### [Source document]
□ □ □ □ □ □ □

News & Features
Igniting the Spiritual Imagination: A 21st Century Bible Enriches Pepperdine's Library of the Future
By Nate Ethell ('08)
The monumental impact of the globally acclaimed Saint John's Bible continues to be celebrated by Pepperdine University Libraries nearly one year after receiving the Bible's first volume. As a gift to the Pepperdine community honoring the University's 75th anniversary, the Bible is a historic addition to University Libraries' special collections, intended to dramatically enrich the spiritual life of the school and its students.
"Following the initial meetings that took place between the library and the Saint John's Bible team, we were immediately intrigued and decided to bring the Bible to campus for the annual Bible Lectures," said Mark Roosa, dean of Pepperdine University Libraries. "It was enthusiastically welcomed by our community, and the experience of having the Bible on campus helped us envision making a home for it here."

□ □ □ □ □ □ □

### [Directions]
a) According to the news feature about the Saint John's Bible, which anniversary of Pepperdine University did the gift honor?
b) Using the news feature about the Saint John's Bible, say whether each statement agrees with it. Answer yes or no and quote the deciding words. (i) The Bible was brought to campus for the annual Bible Lectures. (ii) Mark Roosa is the president of Pepperdine University. (iii) The Bible became part of University Libraries' special collections.

□ □ □ □ □ □ □

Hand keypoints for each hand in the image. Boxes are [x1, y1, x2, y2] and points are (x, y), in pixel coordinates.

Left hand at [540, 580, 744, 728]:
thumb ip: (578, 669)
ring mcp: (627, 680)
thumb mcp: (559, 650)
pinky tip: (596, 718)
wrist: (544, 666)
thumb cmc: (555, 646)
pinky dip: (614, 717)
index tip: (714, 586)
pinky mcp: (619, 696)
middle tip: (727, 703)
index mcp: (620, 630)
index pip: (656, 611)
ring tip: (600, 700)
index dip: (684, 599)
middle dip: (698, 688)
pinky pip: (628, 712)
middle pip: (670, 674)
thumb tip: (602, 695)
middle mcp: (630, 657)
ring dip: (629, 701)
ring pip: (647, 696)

□ □ □ □ □ □ □

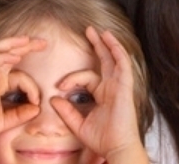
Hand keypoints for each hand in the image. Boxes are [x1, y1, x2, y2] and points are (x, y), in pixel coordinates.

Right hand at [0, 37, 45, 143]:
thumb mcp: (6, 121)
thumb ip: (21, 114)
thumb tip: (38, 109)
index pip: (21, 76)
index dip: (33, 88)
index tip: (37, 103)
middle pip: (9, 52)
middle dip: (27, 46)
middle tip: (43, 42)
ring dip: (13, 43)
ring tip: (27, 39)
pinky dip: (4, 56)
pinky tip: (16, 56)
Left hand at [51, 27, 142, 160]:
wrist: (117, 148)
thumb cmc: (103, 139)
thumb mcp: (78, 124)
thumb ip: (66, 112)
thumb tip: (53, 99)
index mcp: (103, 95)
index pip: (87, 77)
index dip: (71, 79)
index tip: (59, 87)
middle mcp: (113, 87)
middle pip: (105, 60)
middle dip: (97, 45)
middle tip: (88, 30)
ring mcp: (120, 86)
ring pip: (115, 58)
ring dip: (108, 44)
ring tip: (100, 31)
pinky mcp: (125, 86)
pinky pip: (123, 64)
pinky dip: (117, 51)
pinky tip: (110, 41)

□ □ □ □ □ □ □

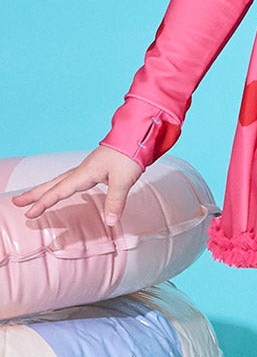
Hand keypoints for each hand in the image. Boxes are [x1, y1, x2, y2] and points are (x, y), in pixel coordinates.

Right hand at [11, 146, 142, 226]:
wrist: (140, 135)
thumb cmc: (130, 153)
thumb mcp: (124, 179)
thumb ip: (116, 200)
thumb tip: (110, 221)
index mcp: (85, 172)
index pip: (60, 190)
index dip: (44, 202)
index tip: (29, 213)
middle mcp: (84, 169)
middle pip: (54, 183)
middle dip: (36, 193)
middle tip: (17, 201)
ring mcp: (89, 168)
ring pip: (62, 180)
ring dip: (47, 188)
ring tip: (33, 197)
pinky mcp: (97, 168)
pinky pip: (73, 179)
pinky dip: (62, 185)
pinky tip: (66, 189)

□ □ □ □ □ □ □

### [Results for each task]
a) The University's 75th anniversary.

b)
(i) Yes: "decided to bring the Bible to campus for the annual Bible Lectures"
(ii) No: "Mark Roosa, dean of Pepperdine University Libraries"
(iii) Yes: "a historic addition to University Libraries' special collections"